Paul's track record became his greatest fund-raising asset. He raised in excess of $100 million of funding for Landmark and grew the company to achieve a PwC-endorsed book valuation in excess of $300 million.
A pivotal moment came when Vantage Capital — Africa's largest mezzanine fund manager — announced a $20 million investment in Landmark Africa, describing it as a demonstration of its strategy of "supporting strong management teams of pan-African businesses." Paul's response to that investment reveals the scale of his ambition: "We are excited to have Vantage partner with us on our journey to achieving the $5 billion valuation mark over the next decade."
That aspiration was not fantasy — it was extrapolation. By the time that funding was secured, Landmark's corporate client base already comprised over 100 high-profile clients, including the Nigerian headquarters for PricewaterhouseCoopers and Procter & Gamble. The group's portfolio extended to Google, MTN, Stanbic, and JP Morgan across banking, FMCG, and technology.

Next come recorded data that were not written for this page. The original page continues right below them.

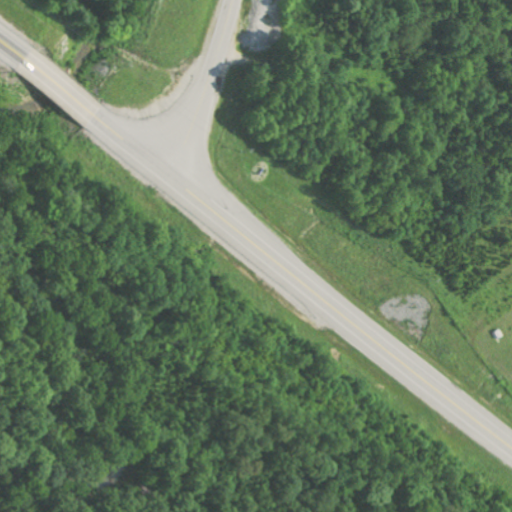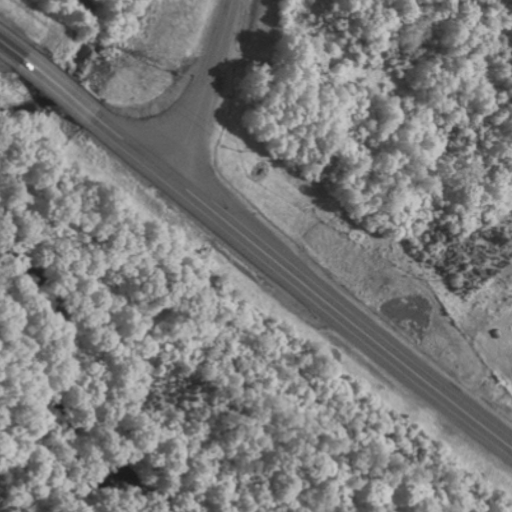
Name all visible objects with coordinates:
road: (205, 90)
road: (74, 106)
road: (330, 308)
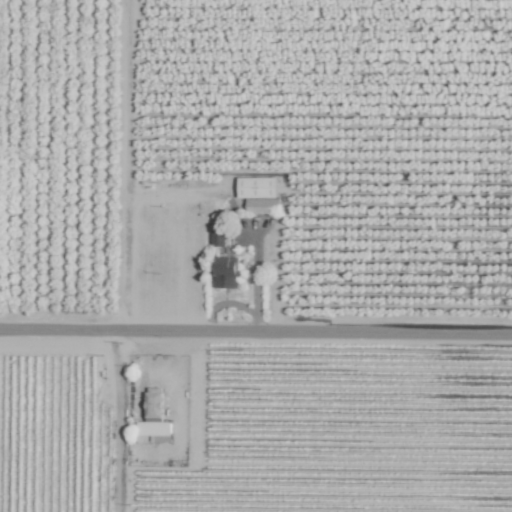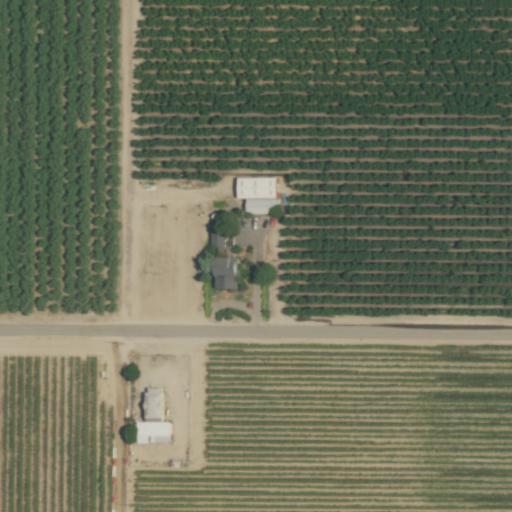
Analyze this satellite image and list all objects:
building: (257, 193)
building: (217, 237)
building: (226, 272)
road: (255, 329)
road: (184, 377)
building: (153, 419)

The real estate development and services portfolio spanned 150,000 square metres of prime developments, including high-rise commercial headquarters for Fortune 500 companies, retail developments, and state-of-the-art hospitality and conferencing facilities.
This is what Africa-oriented institution-building looks like at its finest — patient, structured, and backed by proof of concept.
Part Five: Building the Brand Ecosystem
What distinguished Paul from conventional property developers was his understanding of brands within brands — the ability to layer globally recognised names into a locally curated ecosystem.
The Landmark Event Centre became Lagos's premier large-scale events venue, providing over 4,200 square metres of flexible event space. It hosted the conferences, product launches, and awards ceremonies that defined the Lagos corporate and social calendar for nearly two decades.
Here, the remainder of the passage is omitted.